Kosovo’s biggest religious communities stand accused of meddling in the work of parliament to block passage of legislative changes that would expose them to new financial scrutiny and provide legal recognition for an array of other faith groups.
The current Law on Religious Freedom, adopted the year before Kosovo declared independence from Serbia in 2008, provides no mechanism for the legal recognition of a religious community, but it does name five existing communities: the Islamic Community of Kosovo, the Serbian Orthodox Church, the Catholic Church of Kosovo, the Jewish Community, and the Evangelical Church.
Subsequently, these five have benefitted from tax breaks and customs waivers not available to other unrecognised religious communities.
The rest, according to a 2014 opinion by the Venice Commission, a constitutional advisory body of the Council of Europe, are prevented from “carrying out daily activities – including owning and registering property and vehicles, opening bank accounts, and paying taxes on employees’ salaries”.
This isn’t strictly true for all unrecognised religious communities. The Community of Tariqa, for example, might not have formal legal status, but has managed to open a bank account and obtain a tax ID due to what Kosovo’s Ombudsperson in 2010 called a “legal vacuum”.
Many others settle for the status of a non-governmental organisation, NGO. BIRN identified 56 NGOs as engaged in religious activities and registered mainly with the interior ministry.
“Now we have a fiscal number like all the others, and we are not concerned about recognition,” Shehu told BIRN.
Nevertheless, the United States, the European Union and the Organisation for Security and Cooperation in Europe, OSCE, have all called for the Law on Freedom of Religion to be amended.
Whether Shehu’s Community really does gather 300,000 followers is impossible to verify, since there is no precise data in Kosovo’s latest census. Under the amendments, it would only need at least 50 members to be recognised.
But if Shehu’s estimate is anywhere close to reality, recognising the Community of Tariqa risks dramatically reducing the sway of the Islamic Community. Adoption of the amendments would also expose the big religious communities to new financial oversight.
For its part, the Serbian Orthodox Church fears the amendments may infringe on its autonomy and give the state new ways of exerting pressure.

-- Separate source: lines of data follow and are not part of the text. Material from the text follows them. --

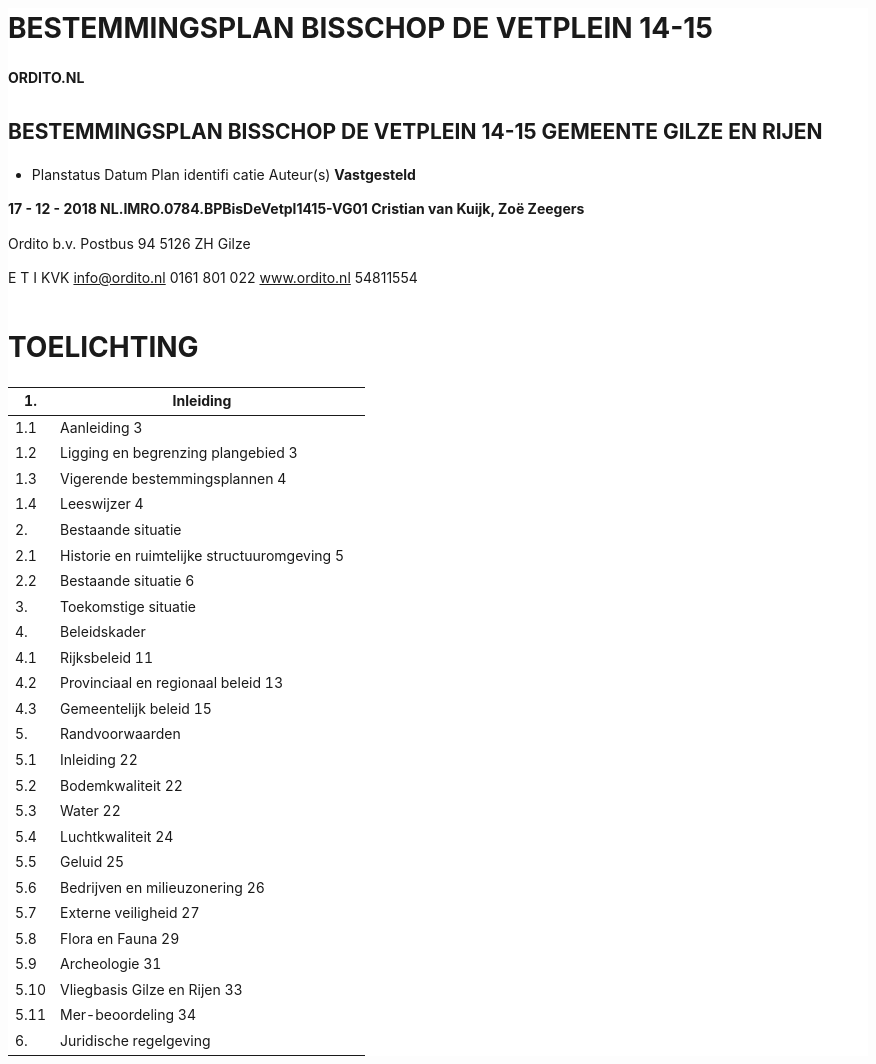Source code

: # **BESTEMMINGSPLAN BISSCHOP DE VETPLEIN 14-15**

**ORDITO.NL**

## **BESTEMMINGSPLAN BISSCHOP DE VETPLEIN 14-15** GEMEENTE GILZE EN RIJEN

- Planstatus Datum Plan identifi catie Auteur(s)
**Vastgesteld**

**17 - 12 - 2018 NL.IMRO.0784.BPBisDeVetpl1415-VG01 Cristian van Kuijk, Zoë Zeegers**

Ordito b.v. Postbus 94 5126 ZH Gilze

E T I KVK info@ordito.nl 0161 801 022 www.ordito.nl 54811554

# **TOELICHTING**

| 1.   | Inleiding                                    |  |
|------|----------------------------------------------|--|
| 1.1  | Aanleiding 3                                 |  |
| 1.2  | Ligging en begrenzing plangebied  3          |  |
| 1.3  | Vigerende bestemmingsplannen 4               |  |
| 1.4  | Leeswijzer 4                                 |  |
| 2.   | Bestaande situatie                           |  |
| 2.1  | Historie en ruimtelijke structuuromgeving  5 |  |
| 2.2  | Bestaande situatie  6                        |  |
| 3.   | Toekomstige situatie                         |  |
| 4.   | Beleidskader                                 |  |
| 4.1  | Rijksbeleid 11                               |  |
| 4.2  | Provinciaal en regionaal beleid 13           |  |
| 4.3  | Gemeentelijk beleid 15                       |  |
| 5.   | Randvoorwaarden                              |  |
| 5.1  | Inleiding  22                                |  |
| 5.2  | Bodemkwaliteit 22                            |  |
| 5.3  | Water 22                                     |  |
| 5.4  | Luchtkwaliteit  24                           |  |
| 5.5  | Geluid  25                                   |  |
| 5.6  | Bedrijven en milieuzonering 26               |  |
| 5.7  | Externe veiligheid  27                       |  |
| 5.8  | Flora en Fauna  29                           |  |
| 5.9  | Archeologie 31                               |  |
| 5.10 | Vliegbasis Gilze en Rijen  33                |  |
| 5.11 | Mer-beoordeling  34                          |  |
| 6.   | Juridische regelgeving                       |  |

“We want to keep the Muslim community united,” said Naim Ternava, head of the Islamic Community.
But he denied putting pressure on political parties, telling BIRN: “We didn’t influence the vote.”
Like the Islamic Community, the Serbian Orthodox Church also denied putting any pressure on MPs, but criticised the amendments as failing to address the Church’s broader legal status.
Under Kosovo’s constitution, the amendments require a two-thirds majority in parliament as well as two thirds of deputies holding seats reserved for non-majority communities, which includes Serbs.
“Legal personality cannot be treated as a substitute for the wider guarantees required in the specific case of the Serbian Orthodox Church,” Aleksandar Radovanovic, chief legal adviser to the Diocese of Raska and Prizren, told BIRN.
The status of the Orthodox Church has long been a sensitive issue in Kosovo given its links to Belgrade, which lost control over Kosovo in 1999 at the end of a war in which Serbian forces killed thousands of Albanian civilians and forced out almost a million. Serbs account for less than 10 per cent of the Kosovo population.
“The law should include a clear safeguarding clause confirming any future guarantees and ensuring they cannot be diminished through administrative or legislative changes,” Radovanovic said. He also questioned the financial oversight in the amendments, saying such provisions could be wielded as “tools for repeated requests or selective pressure”.
“In Kosovo’s sensitive interethnic environment, this creates a significant risk of misuse, which is precisely the concern raised by the Diocese.”
Not everyone is opposed, of course.
“We have some remarks about this law, but we are not against it,” said Bishop Dode Gjergji of the Catholic Church in Kosovo. “On the contrary, it is very necessary for the legal functioning of the Catholic Church in Kosovo.”